Ils seraient près de 1 million au Japon et probablement autant dans les autres pays. En présentant à Hong Kong "Hikkikomori, The shelter", le metteur en scène Joris Mathieu met l'accent sur un phénomène de société, celui de l'isolement volontaire des jeunes.
Propos recueillis par Didier Pujol
Pourriez-vous nous expliquer ce qu'est un hikkikomori?
Le phénomène des hikkikomori, a été mis en évidence au Japon il y a quelques années. Il désigne ces jeunes qui s'isolent de la société parce qu'ils ne parviennent pas à s’intégrer. Il étaient quelques 500.000 au Japon quand j'ai monté ce spectacle pour la première fois. Aujourd'hui, les sociologues les estiment à 1 million, indiquant que le phénomène n'a pas régressé, au contraire. D'ailleurs, partout où nous jouons ce spectacle, des gens viennent nous voir pour nous parler de cas similaires. La seule différence, c'est que seul le Japon leur a donné un nom.
Dans votre spectacle, les trois personnages ont une perception différente de la situation. Qu'avez-vous voulu mettre en évidence?
Effectivement, quand un adolescent se coupe du monde, il n'y a pas que lui qui souffre. Tout son entourage se remet également en cause et tend à s'isoler également. C'est une maladie contagieuse. Du coup, chacun vit la même situation mais dans son propre monde. On croit aujourd'hui rester connectés par la technologie, mais cela ne fait qu'accentuer la non-communication et s'enfoncer dans un monde décorrélé de la réalité. Nous avons mis en évidence cet état de fait en ne distribuant qu'un écouteur sélectif à chaque spectateur, lui permettant d'entendre les monologues d'une seule personne. Il ne peut donc qu'imaginer ce que pensent les autres car il est enfermé dans une vision partielle des événements.
Les hikikomori finissent-ils par réintégrer la société quand ils deviennent adultes?
Cela dépend mais on a vu des hikkikomori refuser tout contact avec leur famille pendant plus de 15 ans. L'entourage finit alors par accepter cette réalité, en l'encourageant presque, pour se déculpabiliser ou abandonner ses responsabilités éducatrices. Certaines mères se retrouvent ainsi prisonnières toute leur vie de leur rôle d'esclave domestique et y trouvent presque du plaisir.
Se mettre en retrait n'est-il pas un moyen de canaliser la violence?
Effectivement.
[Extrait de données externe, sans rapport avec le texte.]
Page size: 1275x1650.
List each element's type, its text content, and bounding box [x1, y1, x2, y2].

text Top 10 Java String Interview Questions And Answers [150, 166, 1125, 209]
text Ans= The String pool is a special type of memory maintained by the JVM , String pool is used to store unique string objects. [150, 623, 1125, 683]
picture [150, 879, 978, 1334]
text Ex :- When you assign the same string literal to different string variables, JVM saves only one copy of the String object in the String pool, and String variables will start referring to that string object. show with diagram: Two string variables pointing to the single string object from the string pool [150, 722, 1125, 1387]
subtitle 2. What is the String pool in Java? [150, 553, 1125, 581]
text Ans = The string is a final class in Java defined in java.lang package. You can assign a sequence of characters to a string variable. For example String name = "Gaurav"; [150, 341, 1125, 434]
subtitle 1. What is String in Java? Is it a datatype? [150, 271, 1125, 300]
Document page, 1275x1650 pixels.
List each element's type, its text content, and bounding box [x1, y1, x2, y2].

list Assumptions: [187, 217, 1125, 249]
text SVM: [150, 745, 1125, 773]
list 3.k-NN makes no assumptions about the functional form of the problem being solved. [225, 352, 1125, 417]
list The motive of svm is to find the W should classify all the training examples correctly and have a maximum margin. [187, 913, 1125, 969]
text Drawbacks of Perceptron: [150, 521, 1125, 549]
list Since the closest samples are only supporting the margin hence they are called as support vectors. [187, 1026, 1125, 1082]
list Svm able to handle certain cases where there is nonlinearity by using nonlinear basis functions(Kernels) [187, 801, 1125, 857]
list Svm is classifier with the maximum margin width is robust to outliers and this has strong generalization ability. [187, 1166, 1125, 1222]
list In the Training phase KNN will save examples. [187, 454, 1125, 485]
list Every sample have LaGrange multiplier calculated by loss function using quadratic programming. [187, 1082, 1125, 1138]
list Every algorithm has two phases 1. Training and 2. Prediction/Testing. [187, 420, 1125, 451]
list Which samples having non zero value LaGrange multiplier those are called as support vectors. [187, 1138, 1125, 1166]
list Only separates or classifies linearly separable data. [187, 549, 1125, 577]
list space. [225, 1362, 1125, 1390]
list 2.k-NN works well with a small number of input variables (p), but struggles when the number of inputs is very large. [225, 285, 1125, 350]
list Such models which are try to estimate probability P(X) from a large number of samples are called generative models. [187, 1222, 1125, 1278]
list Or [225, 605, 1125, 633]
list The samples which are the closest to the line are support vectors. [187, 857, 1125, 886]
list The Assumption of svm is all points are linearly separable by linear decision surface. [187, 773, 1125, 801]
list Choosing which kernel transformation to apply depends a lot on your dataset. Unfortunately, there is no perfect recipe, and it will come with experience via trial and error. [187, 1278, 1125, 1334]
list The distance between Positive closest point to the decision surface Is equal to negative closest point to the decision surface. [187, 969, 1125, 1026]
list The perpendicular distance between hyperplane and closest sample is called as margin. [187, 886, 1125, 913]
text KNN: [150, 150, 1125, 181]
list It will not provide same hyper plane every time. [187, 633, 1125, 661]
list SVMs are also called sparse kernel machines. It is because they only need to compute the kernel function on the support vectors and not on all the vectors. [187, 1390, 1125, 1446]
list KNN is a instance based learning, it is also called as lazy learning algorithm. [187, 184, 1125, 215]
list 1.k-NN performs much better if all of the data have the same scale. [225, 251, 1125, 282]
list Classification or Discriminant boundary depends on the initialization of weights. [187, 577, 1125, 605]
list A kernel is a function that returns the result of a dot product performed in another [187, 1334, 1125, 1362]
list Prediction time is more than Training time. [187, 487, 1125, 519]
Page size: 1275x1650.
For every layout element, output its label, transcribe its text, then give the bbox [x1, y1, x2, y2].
En prenant un avatar et en évitant la confrontation avec le monde réel, le jeune Nils s’enferme dans un monde idéal où il n’y a plus de menace et il jugule sa violence intérieure. Il évite ainsi d’affronter es railleries de ses camarades de classe et la compétition scolaire. Il accepte même son rôle de victime: Quand on le traite d’"animal", il décide d’en devenir un, glissant progressivement vers la folie virtuelle. Ses parents ne sont pas en reste puisque, plutôt que d’enfoncer la porte qui les séparent de leur enfant, ils choisissent d'ignorer la situation pour se déculpabiliser ("il ne faut pas entrer dans son jeu en lui accordant l’attention qu’il recherche"). Ainsi la communication devient encore plus difficile car l’indifférence est contagieuse! Le père finit même par refuser son statut paternel en s’inventant un totem animal, pensant à tort se rapprocher de son fils. Quant à la mère, elle perd aussi son humanité, en devenant l’esclave ménagère de son fils.
A propos de Joris Mathieu
Joris Mathieu est venu à Hong Kong dans le cadre du festival French May. Il est le directeur du Théâtre Nouvelle Génération, dans le cadre du Centre National d'Art Dramatique de Lyon. Il s'intéresse en général à la science-fiction et surtout au fait de confronter le monde imaginé par ces auteurs avec le monde réel aujourd'hui. Il travaille en ce moment sur Philip K Dick et Georges Bernanos, auteur de “La France contre les robots”. Joris Mathieu est à l'origine de la première pièce entièrement jouée par des robots, "Artefact".